Early this year Congress passed a bill allowing the federal government to issue national ID cards to the public; if signed by the President the bill will take effect in 2008.
The Real ID Act is part of an $82 billion military spending bill and allows the government to replace current state-issued ID cards with national ones. Its supporters, mainly republicans, say the IDs are necessary for the war on terror, expecting them to thwart terrorists and illegal aliens from moving about the country.
If President Bush signs the bill, as expected since his administration has already released an official endorsement, anyone in the United States will have to obtain a new ID card in order to work, travel by airplane, collect Social Security or take advantage of nearly any other government service.
The new IDs will be issued by state DMVs and will include each person’s name, address, birthdate, sex, a digital photograph and some form of machine-readable technology that is yet to be decided on, as well as some security features to prevent counterfeiting or duplication.
Over the past few weeks, student-news has been full of posts attempting to get the word out about the Real ID Act.
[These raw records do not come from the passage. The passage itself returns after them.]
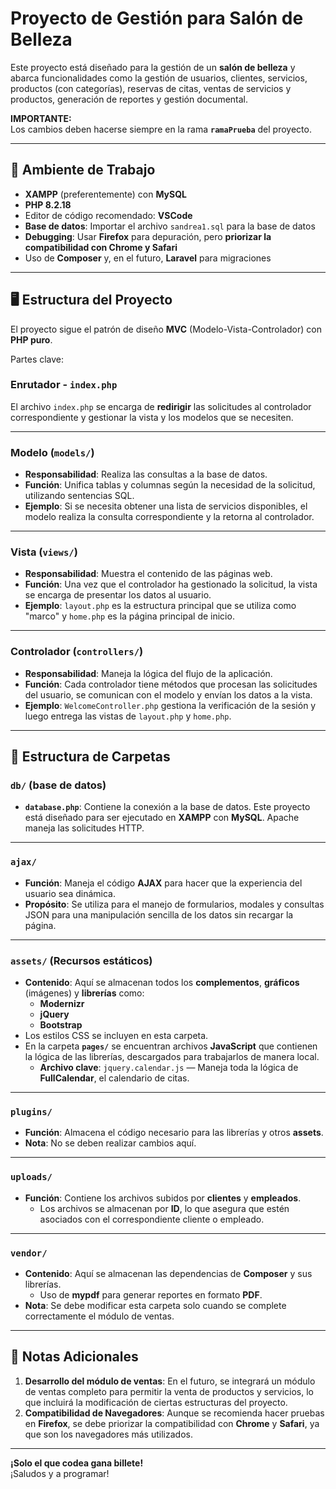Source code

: # Proyecto de Gestión para Salón de Belleza

Este proyecto está diseñado para la gestión de un **salón de belleza** y abarca funcionalidades como la gestión de usuarios, clientes, servicios, productos (con categorías), reservas de citas, ventas de servicios y productos, generación de reportes y gestión documental.

**IMPORTANTE:**  
Los cambios deben hacerse siempre en la rama **`ramaPrueba`** del proyecto.

---

## 🔧 **Ambiente de Trabajo**

- **XAMPP** (preferentemente) con **MySQL**
- **PHP 8.2.18**  
- Editor de código recomendado: **VSCode**
- **Base de datos**: Importar el archivo `sandrea1.sql` para la base de datos
- **Debugging**: Usar **Firefox** para depuración, pero **priorizar la compatibilidad con Chrome y Safari**
- Uso de **Composer** y, en el futuro, **Laravel** para migraciones

---

## 🖥️ **Estructura del Proyecto**

El proyecto sigue el patrón de diseño **MVC** (Modelo-Vista-Controlador) con **PHP puro**.

Partes clave:

### **Enrutador - `index.php`**
El archivo `index.php` se encarga de **redirigir** las solicitudes al controlador correspondiente y gestionar la vista y los modelos que se necesiten.

---

### **Modelo (`models/`)**

- **Responsabilidad**: Realiza las consultas a la base de datos.
- **Función**: Unifica tablas y columnas según la necesidad de la solicitud, utilizando sentencias SQL.
- **Ejemplo**: Si se necesita obtener una lista de servicios disponibles, el modelo realiza la consulta correspondiente y la retorna al controlador.

---

### **Vista (`views/`)**

- **Responsabilidad**: Muestra el contenido de las páginas web.
- **Función**: Una vez que el controlador ha gestionado la solicitud, la vista se encarga de presentar los datos al usuario.
- **Ejemplo**: `layout.php` es la estructura principal que se utiliza como "marco" y `home.php` es la página principal de inicio.

---

### **Controlador (`controllers/`)**

- **Responsabilidad**: Maneja la lógica del flujo de la aplicación.
- **Función**: Cada controlador tiene métodos que procesan las solicitudes del usuario, se comunican con el modelo y envían los datos a la vista.
- **Ejemplo**: `WelcomeController.php` gestiona la verificación de la sesión y luego entrega las vistas de `layout.php` y `home.php`.

---

## 📁 **Estructura de Carpetas**

### **`db/` (base de datos)**

- **`database.php`**: Contiene la conexión a la base de datos. Este proyecto está diseñado para ser ejecutado en **XAMPP** con **MySQL**. Apache maneja las solicitudes HTTP.

---

### **`ajax/`**

- **Función**: Maneja el código **AJAX** para hacer que la experiencia del usuario sea dinámica.
- **Propósito**: Se utiliza para el manejo de formularios, modales y consultas JSON para una manipulación sencilla de los datos sin recargar la página.

---

### **`assets/` (Recursos estáticos)**

- **Contenido**: Aquí se almacenan todos los **complementos**, **gráficos** (imágenes) y **librerías** como:
  - **Modernizr**  
  - **jQuery**  
  - **Bootstrap**
- Los estilos CSS se incluyen en esta carpeta.
- En la carpeta **`pages/`** se encuentran archivos **JavaScript** que contienen la lógica de las librerías, descargados para trabajarlos de manera local.
  - **Archivo clave**: `jquery.calendar.js` — Maneja toda la lógica de **FullCalendar**, el calendario de citas.

---

### **`plugins/`**

- **Función**: Almacena el código necesario para las librerías y otros **assets**. 
- **Nota**: No se deben realizar cambios aquí.

---

### **`uploads/`**

- **Función**: Contiene los archivos subidos por **clientes** y **empleados**.
  - Los archivos se almacenan por **ID**, lo que asegura que estén asociados con el correspondiente cliente o empleado.

---

### **`vendor/`**

- **Contenido**: Aquí se almacenan las dependencias de **Composer** y sus librerías.
  - Uso de **mypdf** para generar reportes en formato **PDF**.
- **Nota**: Se debe modificar esta carpeta solo cuando se complete correctamente el módulo de ventas.

---

## 📅 **Notas Adicionales**

1. **Desarrollo del módulo de ventas**: En el futuro, se integrará un módulo de ventas completo para permitir la venta de productos y servicios, lo que incluirá la modificación de ciertas estructuras del proyecto.
2. **Compatibilidad de Navegadores**: Aunque se recomienda hacer pruebas en **Firefox**, se debe priorizar la compatibilidad con **Chrome** y **Safari**, ya que son los navegadores más utilizados.

---

**¡Solo el que codea gana billete!**  
¡Saludos y a programar!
Senior Tanzania Anderson has organized a group of “concerned Mills women” to fight the act.
“Our group has decided to use what’s left of the semester to educate ourselves on the Real ID Act, that way we can launch an aggressive information campaign in the spring. We just have the feeling that if we rally people’s interest right now, it may die down as a result of the [winter break],” said Anderson.
The group meets every Wednesday in the Solidarity Lounge to talk about the act and what they can do to fight it. The students involved feel that the act totally ignores states’ rights and could be potentially dangerous to the individuals who have the IDs because of the risk of identity theft. Students on many college campuses are forming groups and Web sites to fight the act through petitions and protests.
Other detractors of the act say that it will remove all power from the states with regards to identification. They are also concerned that the IDs will allow for a linking of government databases to spy on citizens and that the security devices may make it possible for more identity theft as members of the private sector could hack into the government databases and steal personal information. This would be possible because of government plans to link all the states’ databases to one larger database, making one target instead of 50, said CNETnews.com.
Interest in national IDs was renewed in the months after the Sept. 11, 2001 attacks on New York. In response, Larry Ellison, head of the software company Oracle, said he would donate the technology and money needed to issue national ID cards. But in fall 2004 Department of Homeland Security Head Tom Ridge denied any plans of instating a national ID.
The House of Representatives passed the bill by a relatively close margin of 261-161, before it was called a military spending bill. The act was expected to run into trouble in the Senate, but once it was added to the 2005 Emergency Supplemental Appropriations for Defense by republicans in Congress, the bill passed.
“It doesn’t sound great. I have my license and my social security card, I think that’s enough,” said second-year graduate student Brooke Menard.
In the past, Americans have rejected the idea of national ID cards; in 1976 the Federal Advisory Committee on False Identification rejected the idea of a national identifier. Social Security numbers were instated in 1936 only as an account number in the Social Security system, and the system has grown dramatically since then. The Carter, Reagan and Clinton administrations all rejected plans to make Social Security numbers a national identifier, according to the Electronic Privacy Information Center.
“I think that if we get the word out, people will be opposed to it. If it does happen, I’m going to protest by not getting one,” said senior Alyssa Contreras.